15 janvier 2018

« Ce sont les Français qui comprennent le mieux la culture japonaise et ce sont les Japonais qui comprennent le mieux la culture française »

Masato Kitera, ambassadeur du Japon en France

Japonismes 2018 – Les âmes en résonance, voyage dans la culture japonaise, des temps anciens aux formes les plus contemporaines, mêlant cinéma, expositions, spectacles vivants et art de vivre, sera à n’en pas douter un événement culturel historique.

Un projet de rêve, pour célébrer le 160e anniversaire de l’établissement des relations diplomatiques entre le Japon et la France avec la signature en 1858 du Traité de paix, d’amitié et de commerce entre les deux pays. Et le 150e anniversaire du début de l’ère Meiji, ce moment de l’Histoire où le Japon s’est ouvert à l’Occident, faisant naître en retour chez les artistes français, et notamment des peintres, ce qui fut dénommé « japonisme » : une fascination durable pour l’esthétique japonaise.

Signe qu’aujourd’hui cet engouement perdure, plus d’une trentaine d’institutions culturelles de premier plan se sont déjà mobilisées pour participer à cette saison japonaise, placée sous la responsabilité d’Hiroyasu Ando, président de la Japan Foundation. « Depuis novembre 2016 », date à laquelle Shinzo Abe a officialisé le projet Japonismes 2018, avec le soutien du Président Hollande, « j’ai fait dix voyages en France. En 2018, le Japon va se téléporter à Paris. Je n’ai jamais vu un événement d’une telle ampleur sur la culture japonaise en plus de 40 ans de vie diplomatique ».

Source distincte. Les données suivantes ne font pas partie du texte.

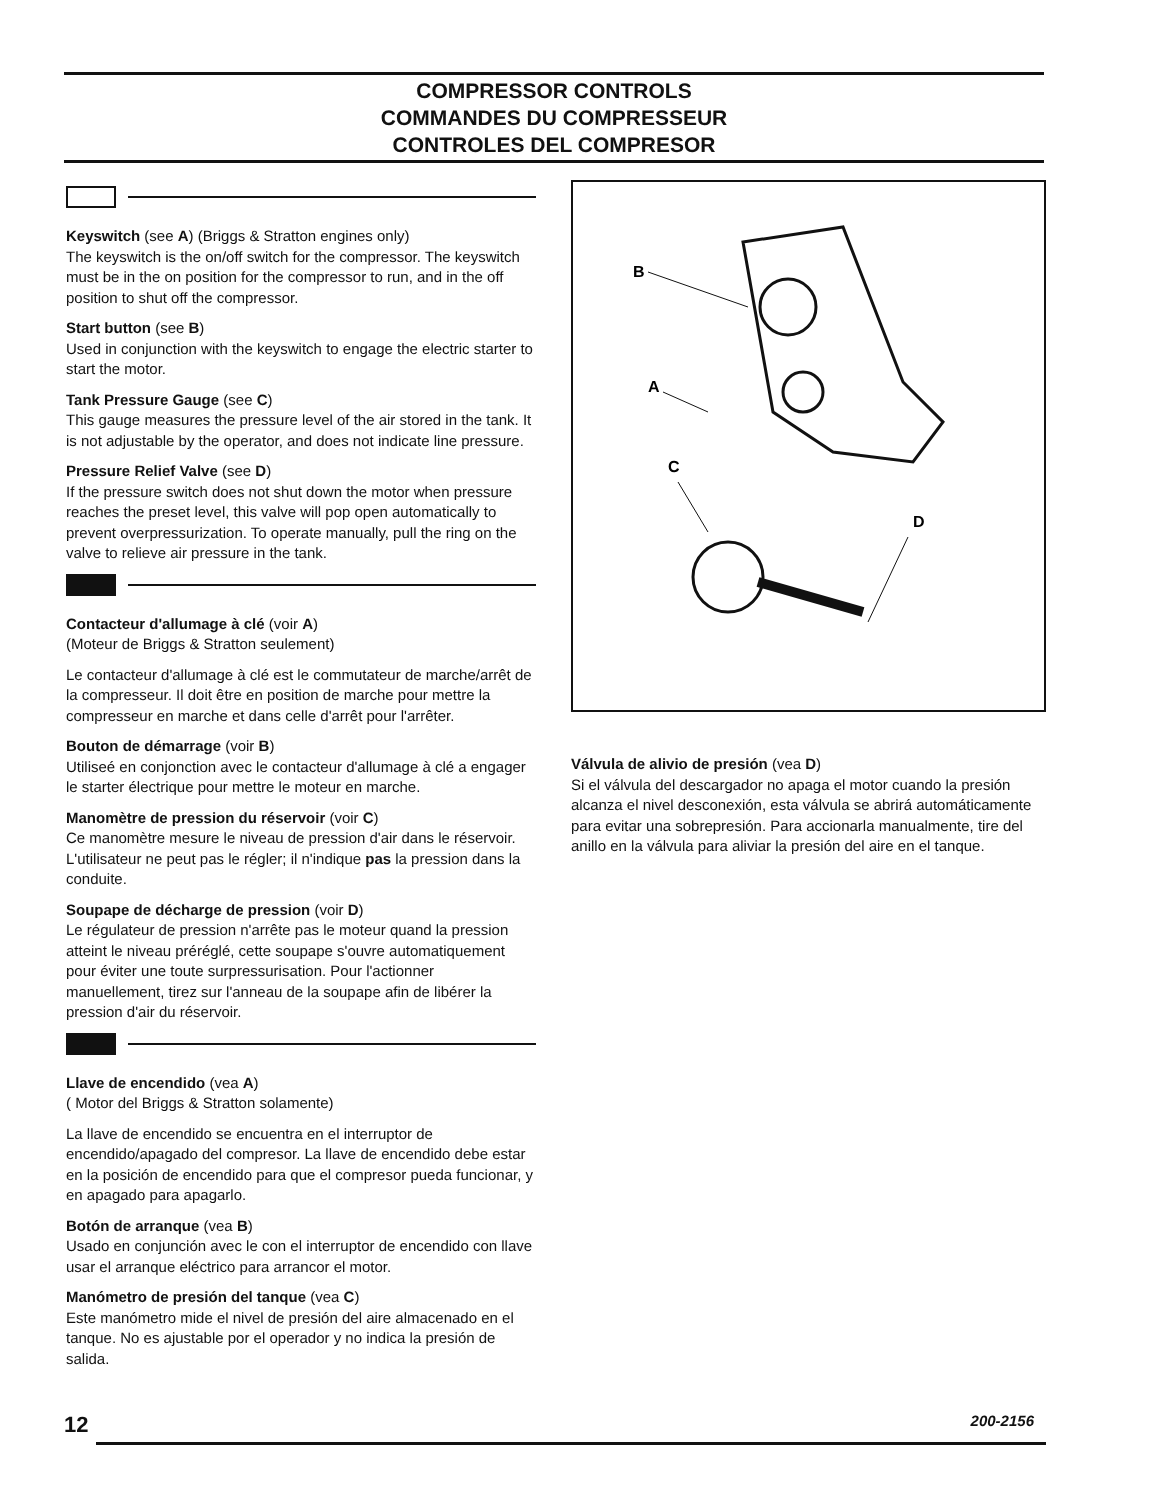COMPRESSOR CONTROLS
COMMANDES DU COMPRESSEUR
CONTROLES DEL COMPRESOR
Keyswitch (see A) (Briggs & Stratton engines only)
The keyswitch is the on/off switch for the compressor. The keyswitch must be in the on position for the compressor to run, and in the off position to shut off the compressor.
Start button (see B)
Used in conjunction with the keyswitch to engage the electric starter to start the motor.
Tank Pressure Gauge (see C)
This gauge measures the pressure level of the air stored in the tank. It is not adjustable by the operator, and does not indicate line pressure.
Pressure Relief Valve (see D)
If the pressure switch does not shut down the motor when pressure reaches the preset level, this valve will pop open automatically to prevent overpressurization. To operate manually, pull the ring on the valve to relieve air pressure in the tank.
Contacteur d'allumage à clé (voir A)
(Moteur de Briggs & Stratton seulement)
Le contacteur d'allumage à clé est le commutateur de marche/arrêt de la compresseur. Il doit être en position de marche pour mettre la compresseur en marche et dans celle d'arrêt pour l'arrêter.
Bouton de démarrage (voir B)
Utiliseé en conjonction avec le contacteur d'allumage à clé a engager le starter électrique pour mettre le moteur en marche.
Manomètre de pression du réservoir (voir C)
Ce manomètre mesure le niveau de pression d'air dans le réservoir. L'utilisateur ne peut pas le régler; il n'indique pas la pression dans la conduite.
Soupape de décharge de pression (voir D)
Le régulateur de pression n'arrête pas le moteur quand la pression atteint le niveau préréglé, cette soupape s'ouvre automatiquement pour éviter une toute surpressurisation. Pour l'actionner manuellement, tirez sur l'anneau de la soupape afin de libérer la pression d'air du réservoir.
Llave de encendido (vea A)
( Motor del Briggs & Stratton solamente)
La llave de encendido se encuentra en el interruptor de encendido/apagado del compresor. La llave de encendido debe estar en la posición de encendido para que el compresor pueda funcionar, y en apagado para apagarlo.
Botón de arranque (vea B)
Usado en conjunción avec le con el interruptor de encendido con llave usar el arranque eléctrico para arrancor el motor.
Manómetro de presión del tanque (vea C)
Este manómetro mide el nivel de presión del aire almacenado en el tanque. No es ajustable por el operador y no indica la presión de salida.
B
A
C
D
Válvula de alivio de presión (vea D)
Si el válvula del descargador no apaga el motor cuando la presión alcanza el nivel desconexión, esta válvula se abrirá automáticamente para evitar una sobrepresión. Para accionarla manualmente, tire del anillo en la válvula para aliviar la presión del aire en el tanque.
12 200-2156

Dès le mois de mai, La Grande halle de la Villette accueillera « Au-delà des limites » du collectif japonais teamLab, qui permettra de s’immerger dans des installations interactives aux frontières de l’art, de la science et de la technologie.

En juillet, « Fukami, plongée dans l’esthétique japonaise » dévoilera à l’hôtel Salomon de Rothschild des œuvres issues de la tradition mais aussi des créations contemporaines.

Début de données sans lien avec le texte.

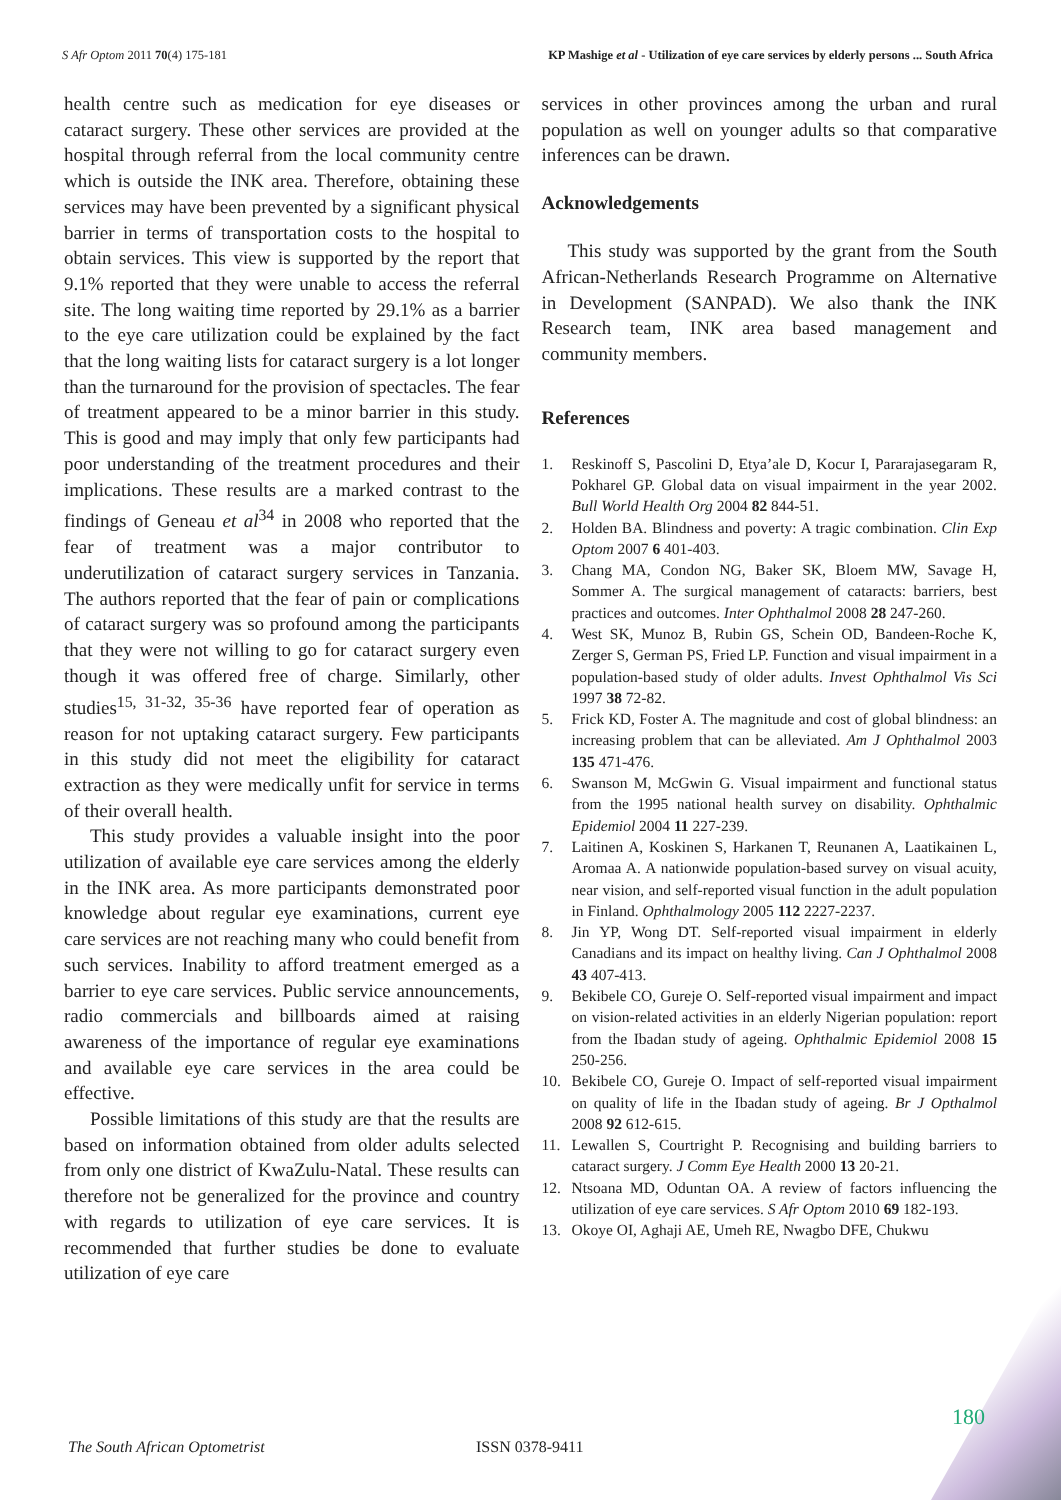S Afr Optom 2011 70(4) 175-181 KP Mashige et al - Utilization of eye care services by elderly persons ... South Africa
health centre such as medication for eye diseases or cataract surgery. These other services are provided at the hospital through referral from the local community centre which is outside the INK area. Therefore, obtaining these services may have been prevented by a significant physical barrier in terms of transportation costs to the hospital to obtain services. This view is supported by the report that 9.1% reported that they were unable to access the referral site. The long waiting time reported by 29.1% as a barrier to the eye care utilization could be explained by the fact that the long waiting lists for cataract surgery is a lot longer than the turnaround for the provision of spectacles. The fear of treatment appeared to be a minor barrier in this study. This is good and may imply that only few participants had poor understanding of the treatment procedures and their implications. These results are a marked contrast to the findings of Geneau et al<sup>34</sup> in 2008 who reported that the fear of treatment was a major contributor to underutilization of cataract surgery services in Tanzania. The authors reported that the fear of pain or complications of cataract surgery was so profound among the participants that they were not willing to go for cataract surgery even though it was offered free of charge. Similarly, other studies<sup>15, 31-32, 35-36</sup> have reported fear of operation as reason for not uptaking cataract surgery. Few participants in this study did not meet the eligibility for cataract extraction as they were medically unfit for service in terms of their overall health.
This study provides a valuable insight into the poor utilization of available eye care services among the elderly in the INK area. As more participants demonstrated poor knowledge about regular eye examinations, current eye care services are not reaching many who could benefit from such services. Inability to afford treatment emerged as a barrier to eye care services. Public service announcements, radio commercials and billboards aimed at raising awareness of the importance of regular eye examinations and available eye care services in the area could be effective.
Possible limitations of this study are that the results are based on information obtained from older adults selected from only one district of KwaZulu-Natal. These results can therefore not be generalized for the province and country with regards to utilization of eye care services. It is recommended that further studies be done to evaluate utilization of eye care
services in other provinces among the urban and rural population as well on younger adults so that comparative inferences can be drawn.
Acknowledgements
This study was supported by the grant from the South African-Netherlands Research Programme on Alternative in Development (SANPAD). We also thank the INK Research team, INK area based management and community members.
References
1. Reskinoff S, Pascolini D, Etya’ale D, Kocur I, Pararajasegaram R, Pokharel GP. Global data on visual impairment in the year 2002. Bull World Health Org 2004 82 844-51.
2. Holden BA. Blindness and poverty: A tragic combination. Clin Exp Optom 2007 6 401-403.
3. Chang MA, Condon NG, Baker SK, Bloem MW, Savage H, Sommer A. The surgical management of cataracts: barriers, best practices and outcomes. Inter Ophthalmol 2008 28 247-260.
4. West SK, Munoz B, Rubin GS, Schein OD, Bandeen-Roche K, Zerger S, German PS, Fried LP. Function and visual impairment in a population-based study of older adults. Invest Ophthalmol Vis Sci 1997 38 72-82.
5. Frick KD, Foster A. The magnitude and cost of global blindness: an increasing problem that can be alleviated. Am J Ophthalmol 2003 135 471-476.
6. Swanson M, McGwin G. Visual impairment and functional status from the 1995 national health survey on disability. Ophthalmic Epidemiol 2004 11 227-239.
7. Laitinen A, Koskinen S, Harkanen T, Reunanen A, Laatikainen L, Aromaa A. A nationwide population-based survey on visual acuity, near vision, and self-reported visual function in the adult population in Finland. Ophthalmology 2005 112 2227-2237.
8. Jin YP, Wong DT. Self-reported visual impairment in elderly Canadians and its impact on healthy living. Can J Ophthalmol 2008 43 407-413.
9. Bekibele CO, Gureje O. Self-reported visual impairment and impact on vision-related activities in an elderly Nigerian population: report from the Ibadan study of ageing. Ophthalmic Epidemiol 2008 15 250-256.
10. Bekibele CO, Gureje O. Impact of self-reported visual impairment on quality of life in the Ibadan study of ageing. Br J Opthalmol 2008 92 612-615.
11. Lewallen S, Courtright P. Recognising and building barriers to cataract surgery. J Comm Eye Health 2000 13 20-21.
12. Ntsoana MD, Oduntan OA. A review of factors influencing the utilization of eye care services. S Afr Optom 2010 69 182-193.
13. Okoye OI, Aghaji AE, Umeh RE, Nwagbo DFE, Chukwu
180
The South African Optometrist ISSN 0378-9411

Septembre-octobre sera un temps fort : l’exposition du Petit Palais « le royaume coloré des êtres vivants » permettra d’admirer, pour la première fois en Europe, les précieuses peintures de Jakuchu, ode à la nature avec leurs fleurs, oiseaux et poissons, et l’un des exemples les plus remarquables de peinture polychrome japonaise du XVIIIe siècle. Dans le même temps, de nombreuses scènes d’Ile-de-France (Chaillot, le Théâtre de la Ville, la Cité de la musique-Philharmonie de Paris, le Théâtre de Gennevilliers, la Maison des Arts de Créteil etc.) donneront à voir du théâtre contemporain et de la danse contemporaine mais aussi des spectacles de kabuki et de bunraku -deux formes de théâtre traditionnel datant du XVIIe -, dont Sambasô, une pièce du répertoire remontant à un rituel du Moyen Âge, ou encore Wadaiko, un spectacle de tambours japonais mêlant tradition et modernité.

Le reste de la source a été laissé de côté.